%%

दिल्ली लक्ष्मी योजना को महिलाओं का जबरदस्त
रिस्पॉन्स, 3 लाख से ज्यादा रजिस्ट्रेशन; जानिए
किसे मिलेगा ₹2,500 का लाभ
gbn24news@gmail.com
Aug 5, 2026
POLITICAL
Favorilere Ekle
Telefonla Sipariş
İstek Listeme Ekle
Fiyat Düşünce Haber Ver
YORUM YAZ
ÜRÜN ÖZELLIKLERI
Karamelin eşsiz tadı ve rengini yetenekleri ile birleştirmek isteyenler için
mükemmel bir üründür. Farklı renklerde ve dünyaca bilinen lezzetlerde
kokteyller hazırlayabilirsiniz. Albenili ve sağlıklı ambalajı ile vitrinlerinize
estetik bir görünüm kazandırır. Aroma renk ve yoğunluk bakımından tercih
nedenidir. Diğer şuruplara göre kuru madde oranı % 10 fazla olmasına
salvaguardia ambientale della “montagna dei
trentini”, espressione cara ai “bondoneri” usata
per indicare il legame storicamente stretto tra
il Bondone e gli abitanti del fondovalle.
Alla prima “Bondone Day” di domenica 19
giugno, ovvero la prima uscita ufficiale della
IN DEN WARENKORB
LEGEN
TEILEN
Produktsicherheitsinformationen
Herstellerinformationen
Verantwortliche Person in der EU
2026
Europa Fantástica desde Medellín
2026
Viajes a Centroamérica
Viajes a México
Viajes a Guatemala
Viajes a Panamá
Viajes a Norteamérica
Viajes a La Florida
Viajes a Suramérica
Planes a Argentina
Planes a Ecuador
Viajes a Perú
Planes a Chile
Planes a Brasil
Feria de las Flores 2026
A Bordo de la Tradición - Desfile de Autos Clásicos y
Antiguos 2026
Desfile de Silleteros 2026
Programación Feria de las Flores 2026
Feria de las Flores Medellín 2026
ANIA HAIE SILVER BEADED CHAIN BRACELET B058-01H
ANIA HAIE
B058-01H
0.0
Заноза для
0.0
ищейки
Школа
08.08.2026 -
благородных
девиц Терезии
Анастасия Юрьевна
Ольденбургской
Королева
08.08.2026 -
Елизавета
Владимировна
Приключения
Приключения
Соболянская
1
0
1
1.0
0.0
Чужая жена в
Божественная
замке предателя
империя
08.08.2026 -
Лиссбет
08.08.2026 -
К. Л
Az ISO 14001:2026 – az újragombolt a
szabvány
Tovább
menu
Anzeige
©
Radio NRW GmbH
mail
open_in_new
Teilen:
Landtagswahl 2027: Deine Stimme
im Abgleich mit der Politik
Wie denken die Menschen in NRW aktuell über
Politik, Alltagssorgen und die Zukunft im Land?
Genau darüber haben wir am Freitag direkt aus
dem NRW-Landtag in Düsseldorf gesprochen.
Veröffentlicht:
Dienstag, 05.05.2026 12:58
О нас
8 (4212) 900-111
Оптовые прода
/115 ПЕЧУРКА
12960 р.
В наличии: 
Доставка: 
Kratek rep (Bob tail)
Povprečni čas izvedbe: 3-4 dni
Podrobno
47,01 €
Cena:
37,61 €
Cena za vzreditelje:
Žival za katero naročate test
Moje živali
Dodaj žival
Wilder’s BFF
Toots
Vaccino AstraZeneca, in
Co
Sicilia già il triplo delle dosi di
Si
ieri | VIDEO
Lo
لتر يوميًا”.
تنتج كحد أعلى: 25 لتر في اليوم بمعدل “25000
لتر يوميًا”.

%%

To do:
Search the records above for the string "HAIE". Report each line that has it.

Task output:
ANIA HAIE SILVER BEADED CHAIN BRACELET B058-01H
ANIA HAIE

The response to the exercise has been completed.